§ **EXTRAIT DU DOCUMENT**
- - -

Pour paraphraser Ibrahima Nour Diagne, « diriger le Sénégal n’est ni une récompense décernée pour sacrifices consentis, ni un droit acquis à une lignée dont ça serait le destin ». Diriger une nation naît d’une hasardeuse coïncidence entre les aspirations d’un peuple souverain qui cherche son leader et le cursus d’une personne qui nourrit cette ambition de leadership. Un président qui n’est pas le président de son camp mais le président de tous les camps mérite le respect dû à son rang, quelque soit les divergences qu’on peut avoir avec sa ligne politique.
Dans la même veine, le rôle d’un opposant principal à moins qu’il n’y soit contraint, n’est pas de s’opposer à un homme mais de proposer une alternative pour le pays. Il est fondamentalement un citoyen d’égale dignité dont les droits et libertés sont inaliénables, quelque soit la véhémence de son opposition.
Chaque camp a ses partisans et sympathisants mais au-delà des différences d’opinion, ils restent des concitoyens irrémédiablement astreints à vivre ensemble et doivent contribuer de ce fait à calmer les ardeurs belliqueuses de part et d’autre.

- - -

§ **DONNÉES FOURNIES**

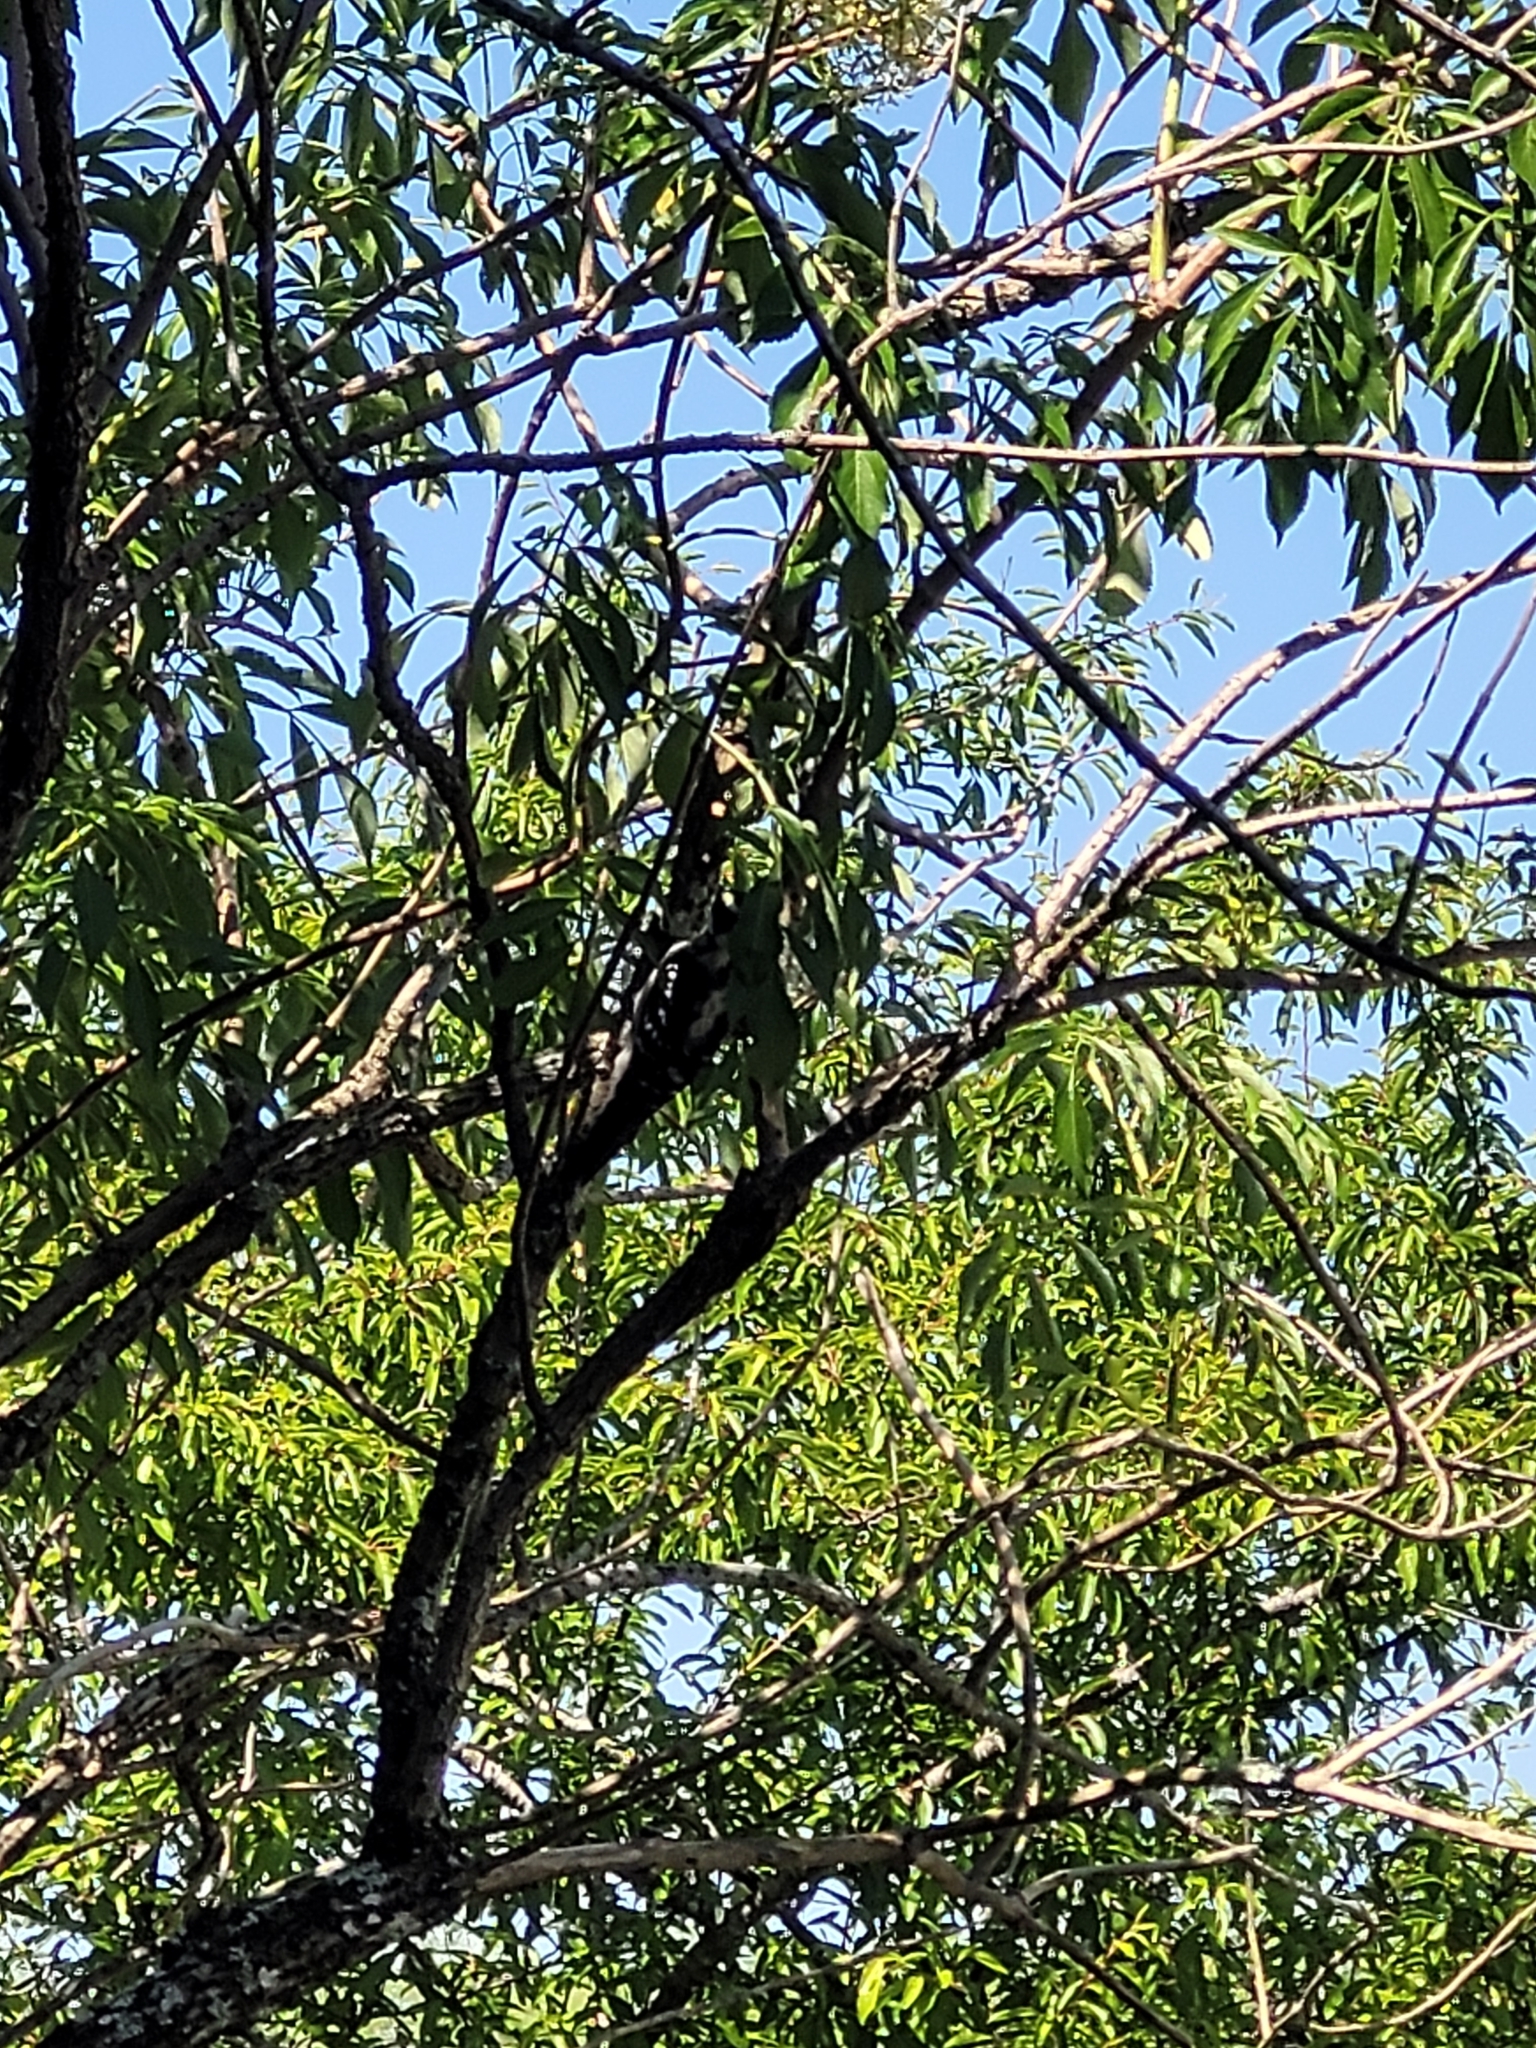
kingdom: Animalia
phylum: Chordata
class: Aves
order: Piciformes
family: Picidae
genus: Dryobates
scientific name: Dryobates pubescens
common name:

- - -

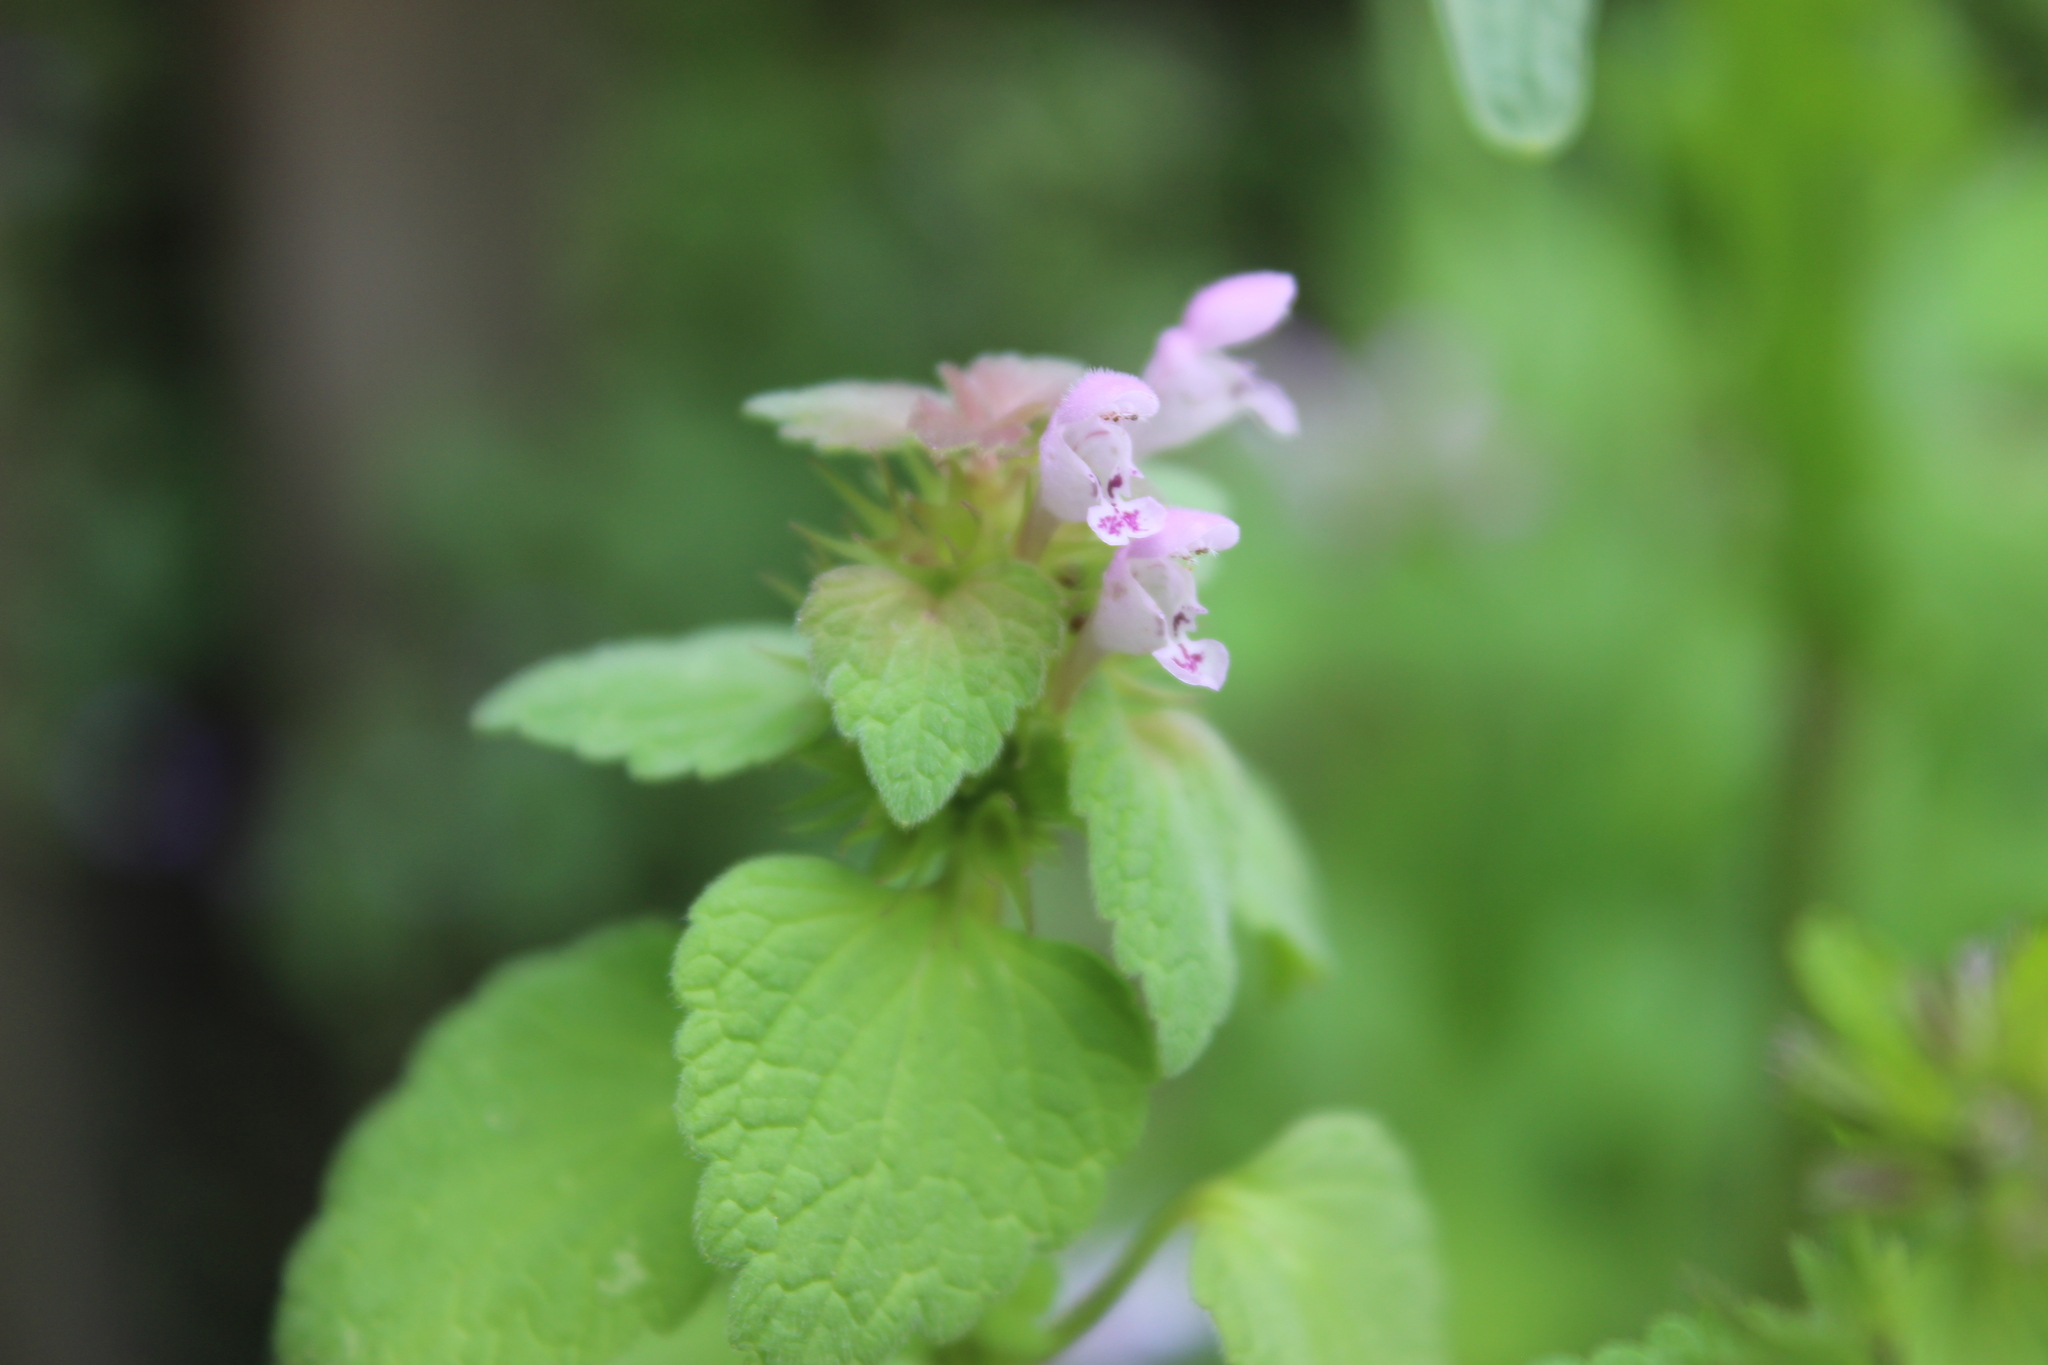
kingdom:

- - -

§ **ACTIVITÉS**
• 1. Dites si chacune des affirmations (a), (b) et (c) concorde avec l'extrait sur la direction du Sénégal, en répondant par oui ou par non et en citant les mots décisifs du texte.
(a) Diriger le Sénégal est un droit acquis à une lignée.
(b) Le rôle d'un opposant principal est de proposer une alternative pour le pays.
(c) Au-delà de leurs différences d'opinion, les partisans de chaque camp restent des concitoyens.
• 2. Prolongez l'extrait sur la direction du Sénégal à partir de sa dernière phrase.

§ **CORRIGÉ DES ACTIVITÉS**
• 1.
(a) Non : « diriger le Sénégal n’est ni une récompense décernée pour sacrifices consentis, ni un droit acquis à une lignée dont ça serait le destin ».
(b) Oui : « n’est pas de s’opposer à un homme mais de proposer une alternative pour le pays ».
(c) Oui : « ils restent des concitoyens irrémédiablement astreints à vivre ensemble ».

• 2.
Remanier les imaginaires personnels…
En fait ce qui étouffe, c’est qu’on ne veut pas laisser devenir vivant notre désir d’un monde de libres égaux, qu’on ne réussit plus à faire entendre la nécessité de laisser respirer les utopies. Et ce désir s’abolit en jouissance mortifère, soit qu’on file une nostalgie mélancolique et impuissante de la lumière, soit qu’on soit prêt à jouer le jeu de l’adversaire, quitte à y perdre son âme.
Desserrer l’étau de la haine entre le Président Macky Sall et Ousmane Sonko est une impérieuse nécessité. Il faut aboutir, ensemble, à un relatif consensus autour de l’intérêt général issu de la confrontation des idées, du bon sens et imposer si nécessaire un «consensus par défaut», pour resserrer les ressorts d’une démocratie dévitalisée.
Une fois que les adversaires peuvent se voir comme des personnes authentiques avec des points de vue sincères, qui peuvent entretenir des conversations tout en reconnaissant la valeur d’être de chacun et accepter pour chacun le droit d’avoir des points de vue différents sur des questions importantes, ils pourront transcender les conditionnements qui les isolent ou les clôturent dans le cercle restreint et souvent toxique de leurs relations immédiates pour qu’ils puissent s’ouvrir l’un à l’autre malgré le passif de l’adversité.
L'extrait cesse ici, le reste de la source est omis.